Ne crois pas non plus que seuls des soldats d’un certain pays sont capables d’atrocités comme celles qui furent commises au village d’Oradour. Il y a eu et il y a encore des Oradours sur toute la terre. Le fanatisme meurtrier et la bestialité ne sont pas le fait d’hommes d’une nation en particulier : fanatisme et bestialité n’ont pas de patrie, mais se rencontrent partout et à toutes les époques — surtout lorsque la guerre ravage le monde.

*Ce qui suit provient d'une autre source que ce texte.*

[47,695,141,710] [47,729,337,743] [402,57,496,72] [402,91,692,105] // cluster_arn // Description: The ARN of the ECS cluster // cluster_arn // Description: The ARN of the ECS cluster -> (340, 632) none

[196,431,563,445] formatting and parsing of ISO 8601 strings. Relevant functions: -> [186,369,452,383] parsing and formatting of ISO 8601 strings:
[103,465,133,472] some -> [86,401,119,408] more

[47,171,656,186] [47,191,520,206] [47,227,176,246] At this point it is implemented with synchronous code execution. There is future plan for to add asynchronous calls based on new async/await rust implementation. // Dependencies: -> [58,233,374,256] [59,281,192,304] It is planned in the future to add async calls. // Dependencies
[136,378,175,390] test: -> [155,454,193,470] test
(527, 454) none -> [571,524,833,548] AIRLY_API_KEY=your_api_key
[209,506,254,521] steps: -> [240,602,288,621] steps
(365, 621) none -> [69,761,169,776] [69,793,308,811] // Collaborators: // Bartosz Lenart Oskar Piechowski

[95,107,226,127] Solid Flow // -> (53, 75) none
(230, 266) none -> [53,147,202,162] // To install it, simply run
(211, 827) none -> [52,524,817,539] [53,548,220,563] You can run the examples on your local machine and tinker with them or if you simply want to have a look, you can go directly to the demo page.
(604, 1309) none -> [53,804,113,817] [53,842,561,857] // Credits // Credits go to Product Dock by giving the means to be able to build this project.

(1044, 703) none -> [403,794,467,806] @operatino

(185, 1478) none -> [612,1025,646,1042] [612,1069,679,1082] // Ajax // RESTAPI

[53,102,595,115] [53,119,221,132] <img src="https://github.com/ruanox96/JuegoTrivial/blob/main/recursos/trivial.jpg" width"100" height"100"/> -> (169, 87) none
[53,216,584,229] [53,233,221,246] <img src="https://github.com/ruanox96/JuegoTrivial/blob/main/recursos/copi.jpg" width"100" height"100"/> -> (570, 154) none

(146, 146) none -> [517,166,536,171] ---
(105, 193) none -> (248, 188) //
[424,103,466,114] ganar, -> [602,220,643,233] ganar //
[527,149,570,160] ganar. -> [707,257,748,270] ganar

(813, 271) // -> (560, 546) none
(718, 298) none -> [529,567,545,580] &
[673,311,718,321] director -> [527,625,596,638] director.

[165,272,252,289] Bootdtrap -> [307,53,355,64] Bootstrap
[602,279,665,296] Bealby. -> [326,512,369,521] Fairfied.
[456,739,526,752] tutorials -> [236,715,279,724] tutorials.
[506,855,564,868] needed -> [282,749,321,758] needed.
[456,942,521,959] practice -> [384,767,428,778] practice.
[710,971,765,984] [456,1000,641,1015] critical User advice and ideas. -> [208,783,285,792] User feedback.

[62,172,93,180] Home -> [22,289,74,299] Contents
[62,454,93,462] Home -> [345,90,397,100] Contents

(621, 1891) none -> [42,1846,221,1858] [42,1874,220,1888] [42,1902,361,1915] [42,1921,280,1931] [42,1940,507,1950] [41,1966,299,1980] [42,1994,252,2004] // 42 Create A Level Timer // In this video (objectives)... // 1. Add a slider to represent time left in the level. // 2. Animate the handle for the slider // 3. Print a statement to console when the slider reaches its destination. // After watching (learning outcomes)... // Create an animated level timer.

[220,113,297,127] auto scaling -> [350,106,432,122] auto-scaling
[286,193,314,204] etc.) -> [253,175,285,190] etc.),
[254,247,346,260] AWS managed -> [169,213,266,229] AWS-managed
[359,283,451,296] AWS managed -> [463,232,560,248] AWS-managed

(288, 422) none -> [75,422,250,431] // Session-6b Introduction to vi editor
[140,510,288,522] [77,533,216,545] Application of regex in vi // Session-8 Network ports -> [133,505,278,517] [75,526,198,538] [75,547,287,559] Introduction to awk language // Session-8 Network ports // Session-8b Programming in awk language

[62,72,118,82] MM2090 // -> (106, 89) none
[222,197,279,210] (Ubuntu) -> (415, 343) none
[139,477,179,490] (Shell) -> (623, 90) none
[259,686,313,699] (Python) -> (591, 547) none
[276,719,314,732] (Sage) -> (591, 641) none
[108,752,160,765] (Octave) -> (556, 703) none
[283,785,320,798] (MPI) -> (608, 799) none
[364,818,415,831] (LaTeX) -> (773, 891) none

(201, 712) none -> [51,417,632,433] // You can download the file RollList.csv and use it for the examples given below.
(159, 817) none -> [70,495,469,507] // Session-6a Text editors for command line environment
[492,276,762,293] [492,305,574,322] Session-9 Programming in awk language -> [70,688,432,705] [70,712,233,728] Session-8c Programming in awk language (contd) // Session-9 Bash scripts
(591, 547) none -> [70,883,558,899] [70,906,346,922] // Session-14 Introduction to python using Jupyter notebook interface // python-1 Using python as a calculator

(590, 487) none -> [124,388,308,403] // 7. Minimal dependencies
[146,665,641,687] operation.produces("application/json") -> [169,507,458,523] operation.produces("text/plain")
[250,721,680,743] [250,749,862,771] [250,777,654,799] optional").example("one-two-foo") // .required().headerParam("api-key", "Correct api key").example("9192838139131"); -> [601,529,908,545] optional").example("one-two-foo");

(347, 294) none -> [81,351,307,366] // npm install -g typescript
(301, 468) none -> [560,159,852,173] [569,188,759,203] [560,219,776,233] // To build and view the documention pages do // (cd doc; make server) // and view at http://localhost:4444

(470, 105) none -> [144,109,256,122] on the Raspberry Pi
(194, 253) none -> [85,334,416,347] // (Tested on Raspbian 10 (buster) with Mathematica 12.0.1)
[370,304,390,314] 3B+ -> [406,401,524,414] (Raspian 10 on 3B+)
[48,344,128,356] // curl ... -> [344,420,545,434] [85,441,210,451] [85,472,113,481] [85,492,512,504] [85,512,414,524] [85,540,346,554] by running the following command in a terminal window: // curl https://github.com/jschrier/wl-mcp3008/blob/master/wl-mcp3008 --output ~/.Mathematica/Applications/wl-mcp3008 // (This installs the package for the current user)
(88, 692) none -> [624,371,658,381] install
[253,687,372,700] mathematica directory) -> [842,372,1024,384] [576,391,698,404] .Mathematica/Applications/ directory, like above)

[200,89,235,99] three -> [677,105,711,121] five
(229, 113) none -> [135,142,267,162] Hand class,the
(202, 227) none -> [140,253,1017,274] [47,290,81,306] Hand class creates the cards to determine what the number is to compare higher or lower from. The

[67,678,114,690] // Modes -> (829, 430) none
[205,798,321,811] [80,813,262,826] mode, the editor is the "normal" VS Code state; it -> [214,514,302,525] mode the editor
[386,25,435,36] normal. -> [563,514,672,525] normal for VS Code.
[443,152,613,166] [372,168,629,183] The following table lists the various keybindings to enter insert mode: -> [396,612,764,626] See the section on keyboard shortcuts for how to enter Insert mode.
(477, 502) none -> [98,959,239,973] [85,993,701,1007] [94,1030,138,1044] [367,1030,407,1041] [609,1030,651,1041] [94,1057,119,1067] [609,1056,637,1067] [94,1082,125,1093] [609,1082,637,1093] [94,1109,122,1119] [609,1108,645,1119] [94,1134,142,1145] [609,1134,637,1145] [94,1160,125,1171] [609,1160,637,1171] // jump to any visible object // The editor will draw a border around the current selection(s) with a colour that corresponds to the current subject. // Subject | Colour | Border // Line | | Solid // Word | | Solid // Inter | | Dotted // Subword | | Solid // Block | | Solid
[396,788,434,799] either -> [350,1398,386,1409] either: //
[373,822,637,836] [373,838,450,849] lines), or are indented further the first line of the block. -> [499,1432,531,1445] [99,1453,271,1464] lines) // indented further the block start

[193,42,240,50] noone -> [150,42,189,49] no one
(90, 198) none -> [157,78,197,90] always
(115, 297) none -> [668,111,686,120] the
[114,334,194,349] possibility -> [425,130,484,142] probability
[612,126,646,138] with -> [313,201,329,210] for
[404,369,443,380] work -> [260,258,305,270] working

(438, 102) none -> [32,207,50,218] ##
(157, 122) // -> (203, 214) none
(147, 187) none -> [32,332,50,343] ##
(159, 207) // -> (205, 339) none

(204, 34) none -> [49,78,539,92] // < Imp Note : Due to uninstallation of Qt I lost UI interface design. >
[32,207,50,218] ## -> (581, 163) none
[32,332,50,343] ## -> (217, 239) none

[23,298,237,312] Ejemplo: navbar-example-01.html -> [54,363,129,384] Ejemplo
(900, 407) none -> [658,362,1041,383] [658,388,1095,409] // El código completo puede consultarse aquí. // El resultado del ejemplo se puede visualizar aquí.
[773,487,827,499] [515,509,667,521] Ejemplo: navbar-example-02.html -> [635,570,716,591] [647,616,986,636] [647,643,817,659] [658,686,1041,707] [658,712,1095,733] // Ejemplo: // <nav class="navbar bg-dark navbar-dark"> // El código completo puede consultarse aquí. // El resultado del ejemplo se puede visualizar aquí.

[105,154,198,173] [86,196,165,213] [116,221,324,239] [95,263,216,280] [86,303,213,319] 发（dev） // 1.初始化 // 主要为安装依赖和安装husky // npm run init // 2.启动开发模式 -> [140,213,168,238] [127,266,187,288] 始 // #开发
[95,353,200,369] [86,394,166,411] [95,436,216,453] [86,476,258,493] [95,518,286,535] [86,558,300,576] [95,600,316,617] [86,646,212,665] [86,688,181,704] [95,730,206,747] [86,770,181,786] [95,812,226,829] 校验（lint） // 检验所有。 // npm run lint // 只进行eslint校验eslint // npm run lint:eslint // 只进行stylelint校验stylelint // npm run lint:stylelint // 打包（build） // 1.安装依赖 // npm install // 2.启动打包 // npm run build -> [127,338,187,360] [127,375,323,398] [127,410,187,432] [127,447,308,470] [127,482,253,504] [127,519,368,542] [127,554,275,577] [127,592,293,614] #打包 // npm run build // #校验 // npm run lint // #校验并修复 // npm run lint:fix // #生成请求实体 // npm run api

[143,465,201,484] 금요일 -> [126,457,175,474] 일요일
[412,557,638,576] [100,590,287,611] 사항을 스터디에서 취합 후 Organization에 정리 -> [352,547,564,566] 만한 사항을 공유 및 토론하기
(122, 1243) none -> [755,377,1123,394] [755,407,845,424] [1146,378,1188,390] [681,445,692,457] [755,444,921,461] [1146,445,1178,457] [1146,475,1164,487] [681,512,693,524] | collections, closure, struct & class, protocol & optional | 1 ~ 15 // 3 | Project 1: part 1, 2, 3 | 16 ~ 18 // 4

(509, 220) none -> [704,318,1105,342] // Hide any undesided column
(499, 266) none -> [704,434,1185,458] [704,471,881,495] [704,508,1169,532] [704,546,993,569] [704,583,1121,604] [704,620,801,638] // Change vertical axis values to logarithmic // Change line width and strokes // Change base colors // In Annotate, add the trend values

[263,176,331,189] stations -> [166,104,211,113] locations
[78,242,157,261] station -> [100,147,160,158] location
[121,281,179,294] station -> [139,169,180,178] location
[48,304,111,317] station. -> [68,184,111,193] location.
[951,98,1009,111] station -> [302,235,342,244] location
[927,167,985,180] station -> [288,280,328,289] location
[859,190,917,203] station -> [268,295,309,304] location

Ne crois pas enfin, ne va pas t’imaginer que tous les responsables de cette guerre que tu as subie, enfant qui pleurais sous les bombardements, enfant qui as souffert du froid et de la faim, ont été « punis » comme on veut t’en convaincre. Si les chefs vaincus ont été jugés, les chefs vainqueurs ne l’ont pas été. Et les vrais coupables, mon enfant, comme les coupables de l’autre guerre, la « grande » guerre, sont bien vivants, et ils mentent, ils mentent, ils mentent chaque jour, faisant dans leurs journaux, leurs livres, leurs discours, le plus de vacarme possible pour que les vérités si simples que je te dis en ce moment ne puissent s’entendre sur la place publique ; car si elles pouvaient s’entendre, si elles pouvaient faire leur chemin de ville en ville, de village en village, passant fleuves et forêts, mers et montagnes, tous les travailleurs du monde — nos camarades à toi et à moi — se serreraient la main.
Mais tu les connais à présent, toi, mon enfant.
Ne les oublie pas.
Et maintenant, arrache les dernières pages de ton livre, et jette-les au feu.